This excerpt taken from the AYR DEF 14A filed Apr 3, 2009.
The Company welcomes comments or suggestions from its shareholders. Under SEC rules, if a shareholder wishes to submit a proposal to be considered for inclusion in our proxy statement for the 2010 Annual General Meeting of Shareholders, the Company must receive the proposal in writing on or before December 4, 2009. Such proposals should comply with SEC rule 14a-8 and should be sent to the Secretary of Aircastle Limited, c/o Aircastle Advisor LLC, 300 First Stamford Place, 5th Floor, Stamford, CT 06902.
If a shareholder wishes to submit a proposal for business to be brought before the 2010 Annual General Meeting of Shareholders outside of SEC rule 14a-8, including with respect to shareholder nominations of directors, notice of such matter must be received by the Company, in accordance with the provisions of the Companys Bye-laws, no earlier than January 13, 2010 and no later than February 12, 2010. Notice of any such proposal also must include the information specified in our Bye-laws and should be sent to the Secretary of Aircastle Limited, c/o Aircastle Advisor LLC, 300 First Stamford Place, 5th Floor, Stamford, CT 06902. In order for a proposal to be considered timely for purposes of Rule 14a-4(c), such proposal must be received no later than February 12, 2010. In addition to our Bye-laws, please see page 10 of this proxy statement for a description of the procedures to be followed by a shareholder who wishes to recommend a director candidate to the Nominating and Corporate Governance Committee for its consideration.
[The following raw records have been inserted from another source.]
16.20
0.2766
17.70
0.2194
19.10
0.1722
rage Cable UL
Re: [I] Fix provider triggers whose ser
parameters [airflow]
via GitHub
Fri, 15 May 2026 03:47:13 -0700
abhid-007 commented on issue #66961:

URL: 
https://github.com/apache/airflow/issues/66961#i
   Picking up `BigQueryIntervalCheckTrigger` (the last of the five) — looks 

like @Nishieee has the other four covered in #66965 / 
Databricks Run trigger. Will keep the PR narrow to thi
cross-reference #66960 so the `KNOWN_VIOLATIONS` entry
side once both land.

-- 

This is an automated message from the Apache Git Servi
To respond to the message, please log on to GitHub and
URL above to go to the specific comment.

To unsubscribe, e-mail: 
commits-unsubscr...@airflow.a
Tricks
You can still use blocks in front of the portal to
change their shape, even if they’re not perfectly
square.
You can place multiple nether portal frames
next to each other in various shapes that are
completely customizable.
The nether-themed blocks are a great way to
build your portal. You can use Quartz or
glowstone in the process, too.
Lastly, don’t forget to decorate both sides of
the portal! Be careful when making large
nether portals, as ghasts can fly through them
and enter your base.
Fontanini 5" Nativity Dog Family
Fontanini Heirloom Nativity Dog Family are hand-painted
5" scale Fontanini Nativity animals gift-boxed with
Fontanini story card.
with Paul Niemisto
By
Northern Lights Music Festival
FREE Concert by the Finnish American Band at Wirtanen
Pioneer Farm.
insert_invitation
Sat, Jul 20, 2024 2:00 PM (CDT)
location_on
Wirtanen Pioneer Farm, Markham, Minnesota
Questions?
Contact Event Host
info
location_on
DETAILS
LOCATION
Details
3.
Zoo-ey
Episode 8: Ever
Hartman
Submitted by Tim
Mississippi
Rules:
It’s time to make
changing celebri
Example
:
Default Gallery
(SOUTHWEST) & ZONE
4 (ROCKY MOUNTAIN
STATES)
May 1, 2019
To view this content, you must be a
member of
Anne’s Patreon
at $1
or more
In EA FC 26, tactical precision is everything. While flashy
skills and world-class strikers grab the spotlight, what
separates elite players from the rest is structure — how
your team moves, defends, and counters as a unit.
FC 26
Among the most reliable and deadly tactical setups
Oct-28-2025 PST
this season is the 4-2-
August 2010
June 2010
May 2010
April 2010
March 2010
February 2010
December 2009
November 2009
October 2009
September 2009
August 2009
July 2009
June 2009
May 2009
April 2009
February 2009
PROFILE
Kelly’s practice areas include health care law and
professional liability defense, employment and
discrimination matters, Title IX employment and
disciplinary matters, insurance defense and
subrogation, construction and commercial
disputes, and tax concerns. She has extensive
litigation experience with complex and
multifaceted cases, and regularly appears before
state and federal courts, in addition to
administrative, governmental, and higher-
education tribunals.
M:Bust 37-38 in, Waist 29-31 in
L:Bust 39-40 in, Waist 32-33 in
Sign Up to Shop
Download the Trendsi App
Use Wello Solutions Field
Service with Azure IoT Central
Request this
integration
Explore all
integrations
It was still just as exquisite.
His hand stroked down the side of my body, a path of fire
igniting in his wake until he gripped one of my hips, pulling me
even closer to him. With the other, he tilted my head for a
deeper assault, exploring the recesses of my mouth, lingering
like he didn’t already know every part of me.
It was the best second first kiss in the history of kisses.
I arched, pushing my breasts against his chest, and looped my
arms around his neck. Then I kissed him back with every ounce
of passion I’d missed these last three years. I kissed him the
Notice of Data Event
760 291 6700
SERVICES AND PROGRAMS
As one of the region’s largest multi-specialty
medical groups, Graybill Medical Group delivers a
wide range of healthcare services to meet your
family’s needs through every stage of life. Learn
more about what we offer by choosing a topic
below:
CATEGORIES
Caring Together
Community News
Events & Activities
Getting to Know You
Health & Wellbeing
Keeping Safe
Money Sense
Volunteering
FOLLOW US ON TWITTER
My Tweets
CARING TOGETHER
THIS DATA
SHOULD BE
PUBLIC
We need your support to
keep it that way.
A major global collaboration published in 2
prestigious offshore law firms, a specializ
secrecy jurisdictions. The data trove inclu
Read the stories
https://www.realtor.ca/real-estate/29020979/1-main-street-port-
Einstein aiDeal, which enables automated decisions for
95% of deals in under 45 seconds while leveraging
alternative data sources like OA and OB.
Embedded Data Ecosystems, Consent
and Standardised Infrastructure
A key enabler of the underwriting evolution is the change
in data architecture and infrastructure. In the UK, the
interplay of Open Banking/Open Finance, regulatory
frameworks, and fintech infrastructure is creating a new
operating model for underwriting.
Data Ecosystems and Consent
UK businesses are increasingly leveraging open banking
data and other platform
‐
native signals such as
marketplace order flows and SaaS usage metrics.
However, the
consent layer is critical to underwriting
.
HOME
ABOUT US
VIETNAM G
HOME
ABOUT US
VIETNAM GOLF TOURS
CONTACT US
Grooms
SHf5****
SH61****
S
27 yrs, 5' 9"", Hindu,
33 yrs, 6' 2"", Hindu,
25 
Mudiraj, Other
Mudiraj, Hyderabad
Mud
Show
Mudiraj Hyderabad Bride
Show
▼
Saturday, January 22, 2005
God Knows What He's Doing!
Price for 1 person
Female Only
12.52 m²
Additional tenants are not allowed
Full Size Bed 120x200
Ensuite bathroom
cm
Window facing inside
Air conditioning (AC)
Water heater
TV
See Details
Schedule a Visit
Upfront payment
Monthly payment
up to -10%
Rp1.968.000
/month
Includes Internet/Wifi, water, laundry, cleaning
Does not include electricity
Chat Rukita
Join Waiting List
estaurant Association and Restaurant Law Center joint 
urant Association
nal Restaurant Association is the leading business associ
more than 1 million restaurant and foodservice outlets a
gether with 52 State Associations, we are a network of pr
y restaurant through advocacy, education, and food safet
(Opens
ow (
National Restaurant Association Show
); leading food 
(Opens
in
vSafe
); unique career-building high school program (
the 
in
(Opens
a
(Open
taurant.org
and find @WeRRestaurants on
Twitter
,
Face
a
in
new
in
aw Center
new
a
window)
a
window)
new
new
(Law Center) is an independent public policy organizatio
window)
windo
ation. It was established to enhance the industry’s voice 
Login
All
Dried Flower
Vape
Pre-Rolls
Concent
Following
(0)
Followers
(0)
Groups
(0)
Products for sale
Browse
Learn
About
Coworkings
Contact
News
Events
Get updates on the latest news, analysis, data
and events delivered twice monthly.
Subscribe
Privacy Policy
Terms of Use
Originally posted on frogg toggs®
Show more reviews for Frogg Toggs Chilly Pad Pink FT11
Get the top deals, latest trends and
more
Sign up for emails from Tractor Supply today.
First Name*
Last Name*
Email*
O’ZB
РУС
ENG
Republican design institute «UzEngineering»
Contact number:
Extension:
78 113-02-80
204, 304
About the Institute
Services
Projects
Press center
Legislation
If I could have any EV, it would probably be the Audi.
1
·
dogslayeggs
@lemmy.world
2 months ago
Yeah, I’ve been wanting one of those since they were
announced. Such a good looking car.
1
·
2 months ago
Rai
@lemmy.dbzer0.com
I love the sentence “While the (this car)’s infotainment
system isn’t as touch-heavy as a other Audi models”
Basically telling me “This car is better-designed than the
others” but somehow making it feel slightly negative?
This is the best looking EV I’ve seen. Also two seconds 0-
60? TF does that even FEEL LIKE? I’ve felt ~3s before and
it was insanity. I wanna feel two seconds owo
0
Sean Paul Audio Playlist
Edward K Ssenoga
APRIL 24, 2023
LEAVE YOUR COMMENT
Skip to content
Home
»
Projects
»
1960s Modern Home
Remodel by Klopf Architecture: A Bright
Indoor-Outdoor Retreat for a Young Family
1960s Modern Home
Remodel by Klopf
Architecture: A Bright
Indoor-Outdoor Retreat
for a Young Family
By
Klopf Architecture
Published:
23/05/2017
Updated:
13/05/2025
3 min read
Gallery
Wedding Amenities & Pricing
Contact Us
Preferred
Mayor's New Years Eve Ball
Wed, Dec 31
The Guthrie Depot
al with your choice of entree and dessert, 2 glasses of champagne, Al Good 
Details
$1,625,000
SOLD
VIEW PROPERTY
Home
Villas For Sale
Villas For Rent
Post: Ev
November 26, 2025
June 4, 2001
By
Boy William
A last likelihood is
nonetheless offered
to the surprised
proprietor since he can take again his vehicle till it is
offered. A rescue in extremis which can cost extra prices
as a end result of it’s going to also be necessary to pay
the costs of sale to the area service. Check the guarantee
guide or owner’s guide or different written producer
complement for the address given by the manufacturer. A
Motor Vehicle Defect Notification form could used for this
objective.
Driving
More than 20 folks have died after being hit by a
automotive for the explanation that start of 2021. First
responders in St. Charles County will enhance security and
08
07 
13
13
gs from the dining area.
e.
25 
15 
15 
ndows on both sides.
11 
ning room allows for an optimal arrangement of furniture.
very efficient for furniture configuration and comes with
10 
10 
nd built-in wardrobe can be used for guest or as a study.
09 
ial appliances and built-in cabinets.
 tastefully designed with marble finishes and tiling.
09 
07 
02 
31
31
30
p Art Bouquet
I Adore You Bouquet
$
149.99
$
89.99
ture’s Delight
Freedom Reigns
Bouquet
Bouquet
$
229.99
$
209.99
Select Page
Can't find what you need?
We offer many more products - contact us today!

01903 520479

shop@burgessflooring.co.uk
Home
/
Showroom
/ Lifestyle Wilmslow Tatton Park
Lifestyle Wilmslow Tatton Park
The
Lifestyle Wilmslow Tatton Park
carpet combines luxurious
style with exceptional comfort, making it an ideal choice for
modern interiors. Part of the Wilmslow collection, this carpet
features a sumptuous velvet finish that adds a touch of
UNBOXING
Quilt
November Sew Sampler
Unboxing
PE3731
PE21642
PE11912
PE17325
Additionally, under Bermuda law, shareholders holding not less than five percent of the total voting rights or 100 or more shareholders together may require us to give notice to our shareholders of a proposal to be submitted at an annual general meeting. Generally, notice of such a proposal must be received by us at our registered office in Bermuda (located at Clarendon House, 2 Church Street, Hamilton, HM 11, Bermuda) not less than six weeks before the date of the meeting and must otherwise comply with the requirements of Bermuda law.